Писарь бросил взгляд на тело, снова перекрестился и добавил:
— А Сухоруков о многом ведал и отступил от дальнейшей ревизии только из-за каких-то приватных уговоров с Бабушкиным. Небось, радовался, сволочь. что все у него схвачено. И писарь, и вся станица в кулаке, как пойманная муха. В любой момент может раздавить, коль что не понравится…
Слушая его, я нехотя кивнул, соглашаясь. И правда, тогда эти два бумажных хорька быстро нашли друг друга. Наверняка сговорились тогда о чем-то взаимовыгодном. Неудивительно, зная насколько прогнила бюрократия во всей империи.
— Продолжай, Дмитрий Антоныч.
— Очень уж я невзлюбил их обоих. Возненавидел, считай, — выдавил Гудка. — Грешно, знаю. Но не за то даже, что меня пристыдили. Если разобраться, то по делу пристыдили, чего уж там… Но из-за моей глупой ошибки Бабушкин силу набрал, с ревизором снюхался. И рано или поздно выбухнул бы этот заряд да накрыло бы всю станицу нашу чиновничьей картечью…
— Эка ты заговорил красиво, прям поэт! — удивился я красноречию Гудки.
— Это от души потому что… Наболело.
— Ну-ну, тогда продолжай, раз вызрела такая надобность выговориться.

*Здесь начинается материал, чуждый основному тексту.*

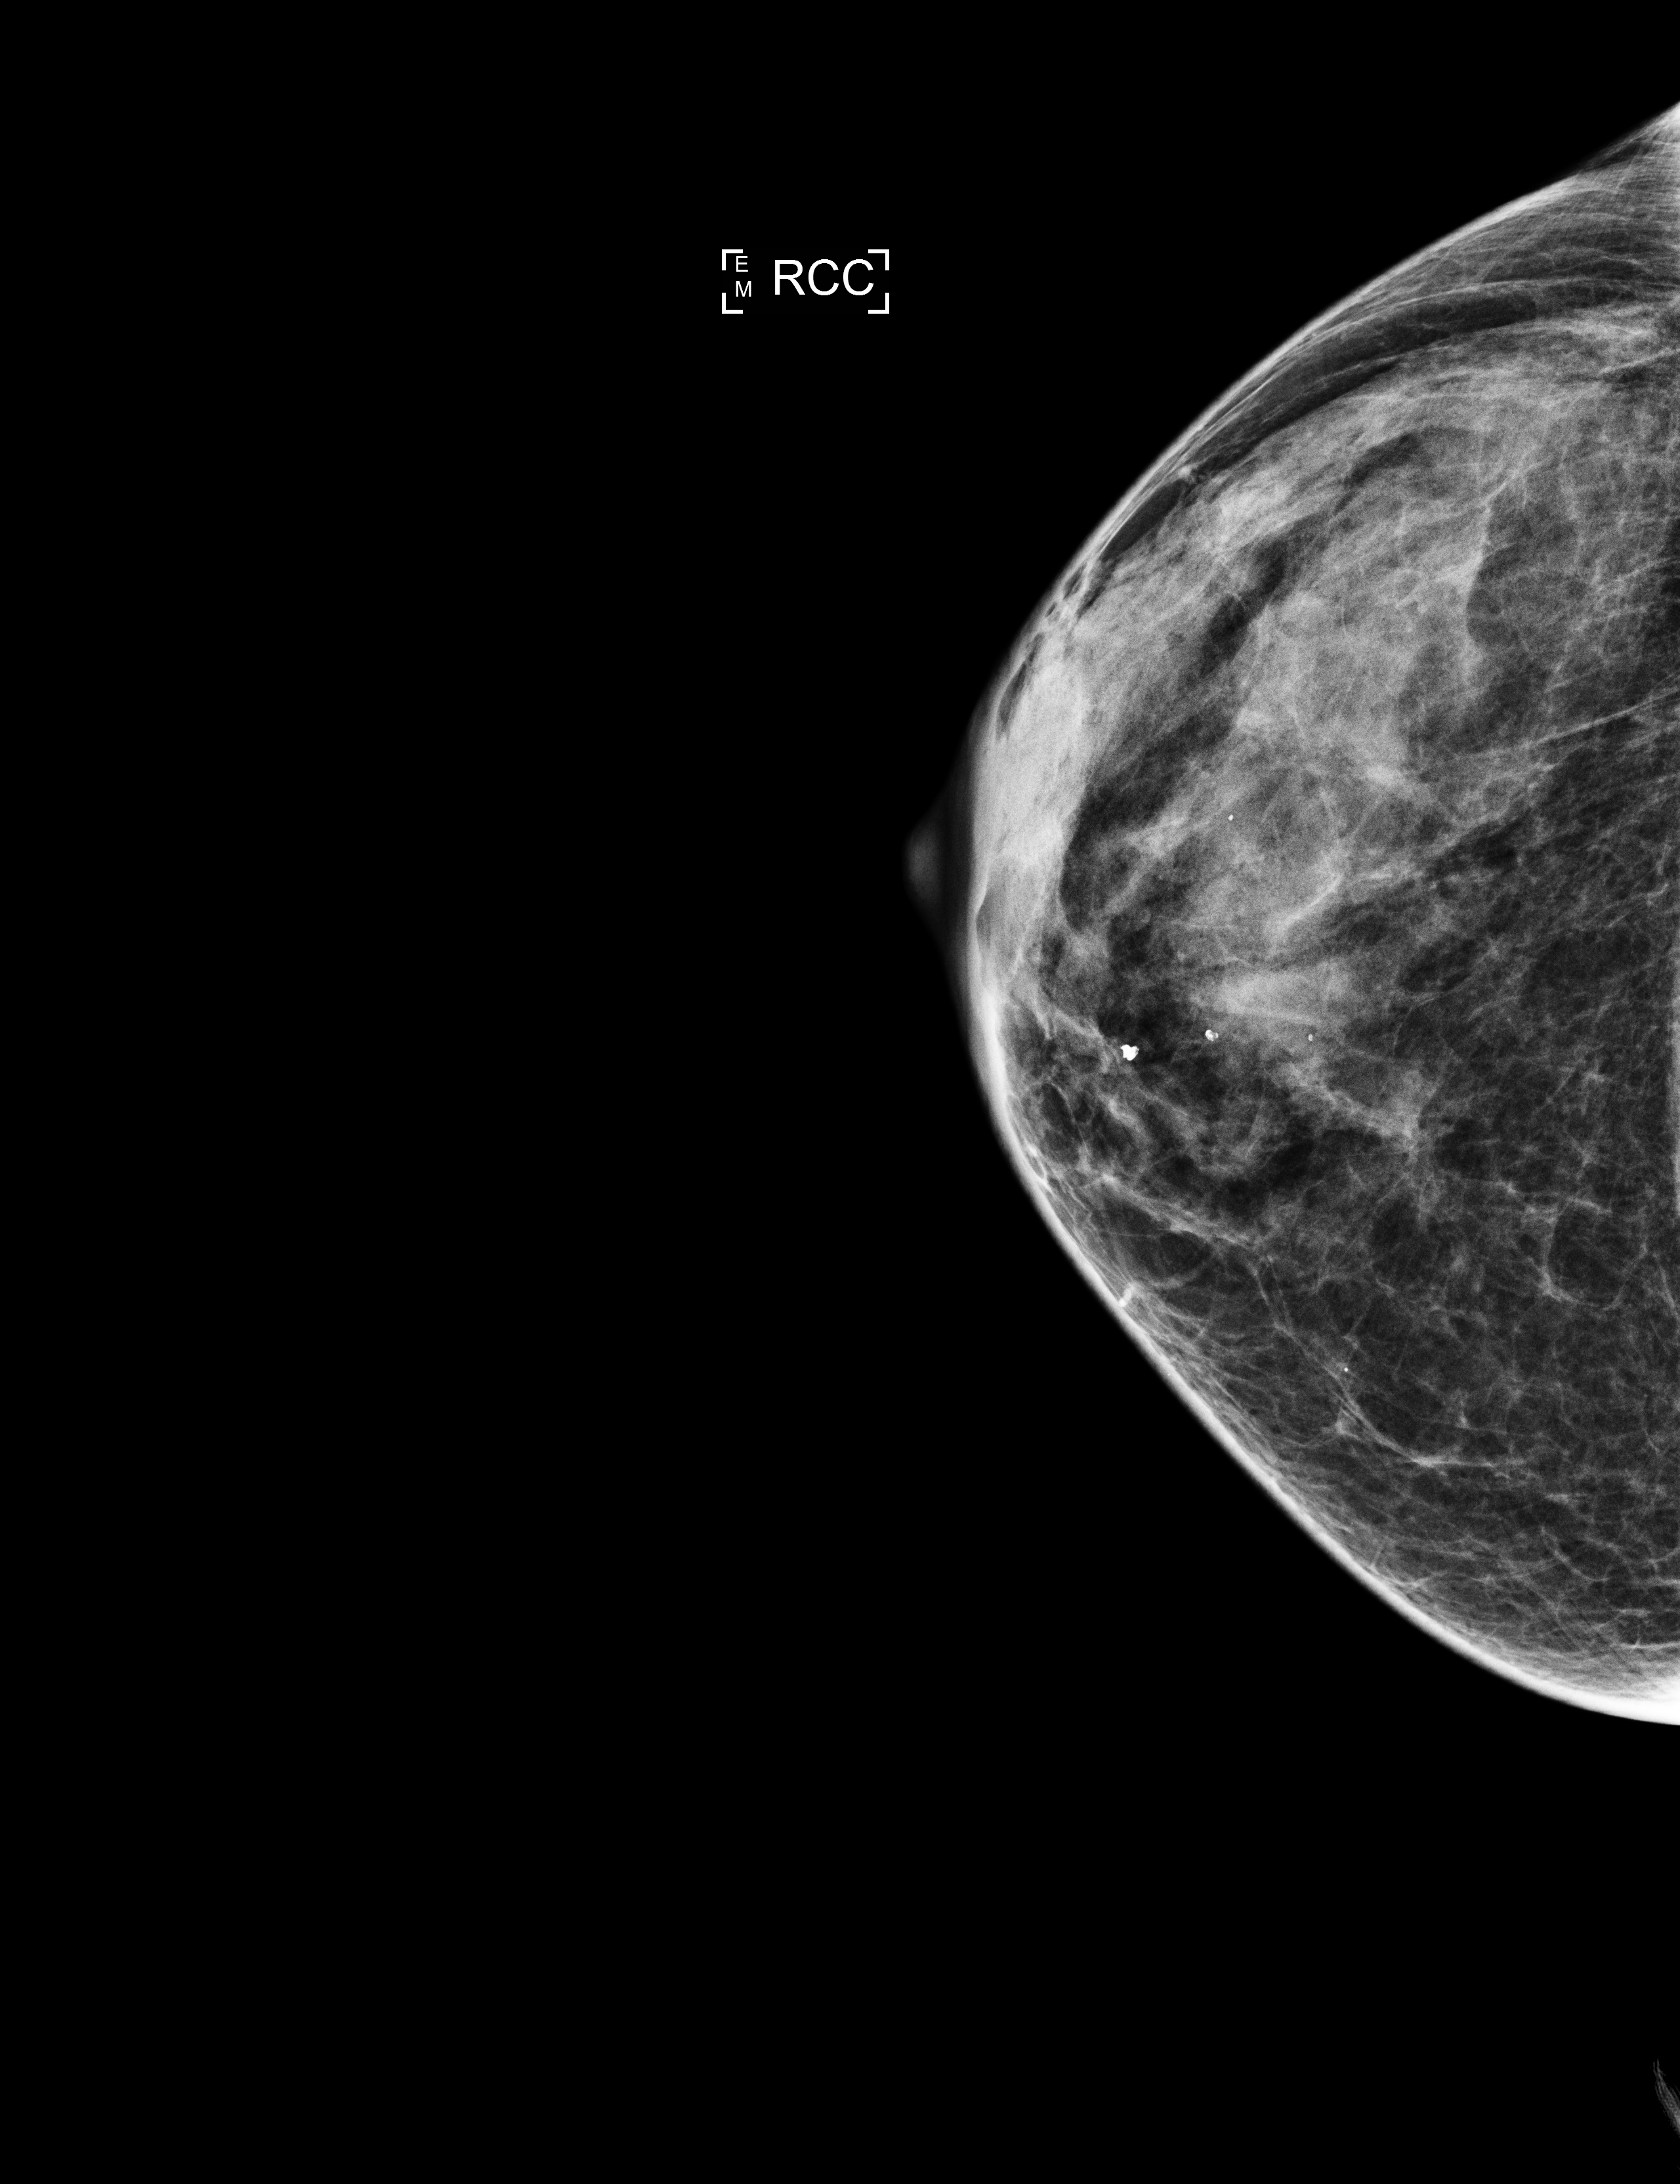
Screening examination; system: Selenia Dimensions. Female patient, age 66 years.
Image type: full-field digital mammogram. Breast: right. Projection: CC view.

— Да что тут говорить-то… Бабушкина не стало, а Сухоруков вновь пожаловал. Не верю я, что его новые дела никак не коснулись бы старых. Слишком уж там много всего наплел Бабушкин. Думаю, что уже при нынешнем приезде та бомба ревизорская в наш возок бы и залетела, поэтически говоря…
— Ладно, Антоныч, с поэзией всеж завязывай, не тот случай теперь, — остановил я излишне увлекшегося грамотея Гудку. — Поясни мне лучше, как тебе вообще в голову-то пришло поехать ревизора убивать? Ты мне тут о законности толкуешь, а сам…
— Так ведь не собирался я его убивать, говорю же в которой раз! — прямо взвыл от отчаяния Гудка. — А поехал ради благого дела… Как раз весть же пришла, что застрял ревизор ночью в дороге. Это будто Господь сам мне указал: хочешь станице помочь — надо ехать… Что ж это, как не знак свыше?
— Ага, религиозен ты больно, я смотрю, Антоныч, а с батюшкой Василием посоветоваться забыл. Вместо этого пистоль приготовил и поехал в ночь, словно тать?
— Ну да, поехал, а чего ж еще делать-то было, — глухо признал он, уже не столь уверенно, как раньше. — Прежде тебя хотел успеть встретить гостя. Но послушай, Гриша, я ведь поначалу даже не знал, что стану делать. Ехал и думал: поговорю, погляжу, с чем он к нам едет, чего хочет. Может, уговорю. А коль не получится по-хорошему, то припугну. Бог даст, так сам помогу ему тарантайку вытащить и привезу в станицу, а он отогреется да подобреет. Не знал я, чем кончится.
— Ну теперь знаешь, чем кончилось… — мрачно бросил я, кивнув в сторону бездыханного тела, лежащего поперек седла. Гудка в ответ лишь беспомощно пожал плечами.
— Я ж хотел как лучше, а он… сразу задирать меня полез, прости Господи. Я как подъехал, вижу — колесо шибко увязло. А Сухоруков сидит в тарантайке злой, как черт, вымок насквозь, замерз, сам весь в грязи, но портфель в руках держит, к груди прижимая. Я подъехал, значит, поздоровался. Он, кажись, сперва обрадовался, что помощь пришла. А как меня признал, сразу морду скривил.